I need the proof for (e^z1)(e^z2)=e^(z1+z2)
using the power series expansion for e^z=1+z+(z^2)/2! + (z^3)/3! +....
I've tried it a couple of times but cant seem to get it.
thanks for any help!!
September 15th 2008, 03:46 PM
icemanfan

$e^{z1}e^{z2} = e^{z1+z2}$ is a result of one of the rules of exponents. It requires no proof, at least not if I'm teaching.
September 15th 2008, 03:49 PM
gidget

yeah i've proved it using exponent laws no problem but our prof said to do it the other way and wants it proved using the power series.
September 15th 2008, 04:49 PM
ThePerfectHacker

Quote:

Originally Posted by icemanfan

$e^{z1}e^{z2} = e^{z1+z2}$ is a result of one of the rules of exponents. It requires no proof, at least not if I'm teaching.

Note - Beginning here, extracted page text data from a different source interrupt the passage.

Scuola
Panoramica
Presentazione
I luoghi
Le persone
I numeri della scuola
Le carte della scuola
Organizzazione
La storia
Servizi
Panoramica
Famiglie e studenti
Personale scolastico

Not really. The exponent rule $a^ba^c=a^{b+c}$ works for $a,b,c>0$ . But you cannot use this rule here because $z_1,z_2$ are complex numbers. Thus, would does it mean to raise an exponent?

Quote:

Originally Posted by gidget

I need the proof for (e^z1)(e^z2)=e^(z1+z2)
using the power series expansion for e^z=1+z+(z^2)/2! + (z^3)/3! +....
I've tried it a couple of times but cant seem to get it.
thanks for any help!!

Use the Cauchy product formula,
$e^ae^b = \left( \sum_{n=0}^{\infty} \frac{a^n}{n!} \right) \left( \sum_{n=0}^{\infty}\frac{b^n}{n!} \right) = \sum_{n=0}^{\infty} c_n$
Where $c_n = \sum_{k=0}^n \frac{a^k}{k!}\cdot \frac{b^{n-k}}{(n-k)!} = \frac{1}{n!} \sum_{k=0}^n {n\choose k}a^kb^{n-k} = \frac{(a+b)^n}{n!}$
Therefore,
$e^ae^b = \sum_{n=0}^{\infty} \frac{(a+b)^n}{n!} = e^{a+b}$ .
September 15th 2008, 05:25 PM
Soroban

Hello, gidget!

Quote:

I need the proof for: . $e^a\!\cdot\!e^b\;=\;e^{a+b}$
using the power series expansion: . $e^z\:=\:1+z+\frac{z^2}{2!} + \frac{z^3}{3!} +\cdots$

We have: . $\begin{array}{cccccccc} e^a &=& 1 &+\; a & +\; \dfrac{a^2}{2!} & +\; \dfrac{a^3}{3!} & +\; \dfrac{a^4}{4!} & + \hdots \\ \\[-3mm] e^b & = & 1 & +\; b & +\; \dfrac{b^2}{2} &+\; \dfrac{b^3}{3!} &+\; \dfrac{b^4}{4!} &+ \hdots \\ \\[-3mm] \hline \end{array}$

Multiply: . $\begin{array}{cccccccc} e^a\!\cdot\!e^b &=& 1 & +\;a & +\;\dfrac{a^2}{2!} & +\;\dfrac{a^3}{3!} & +\;\dfrac{a^4}{4!} & + \hdots \\ \\[-3mm] & & & +\;b & + \;ab & +\; \dfrac{a^2b}{2!} & +\;\dfrac{a^3b}{3!} & + \hdots \\ \\[-3mm] & & & & + \;\dfrac{b^2}{2!} & +\;\dfrac{ab^2}{2!} & +\;\dfrac{a^2b^2}{2!2!} & +\hdots \\ \\[-3mm] & & & & & + \;\dfrac{b^3}{3!} & +\;\dfrac{ab^3}{3!} & + \hdots \\ \\[-2mm] \end{array}$
. . . . . . . . . . . . . . . . . . . . . . . . . . . . . . $\begin{array}{cc}\dfrac{b^4}{4!} & + \hdots\end{array}$

Add down the columns . . .

$e^a\!\cdot\!e^b \;=\;1 + (a + b) + \frac{a^2+2ab + b^2}{2!} + \frac{a^3+3a^2b+3ab^2 + b^3}{3!}$ . $+\:\frac{a^4+4a^3b + 6a^2b^2 + 4ab^3 + b^4}{4!} + \hdots$

$e^a\!\cdot\!e^b\;=\;1 + (ab) + \frac{(a+b)^2}{2!} + \frac{(a+b)^3}{3!} + \frac{(a+b)^4}{4!} + \hdots \;=\;e^{a+b}$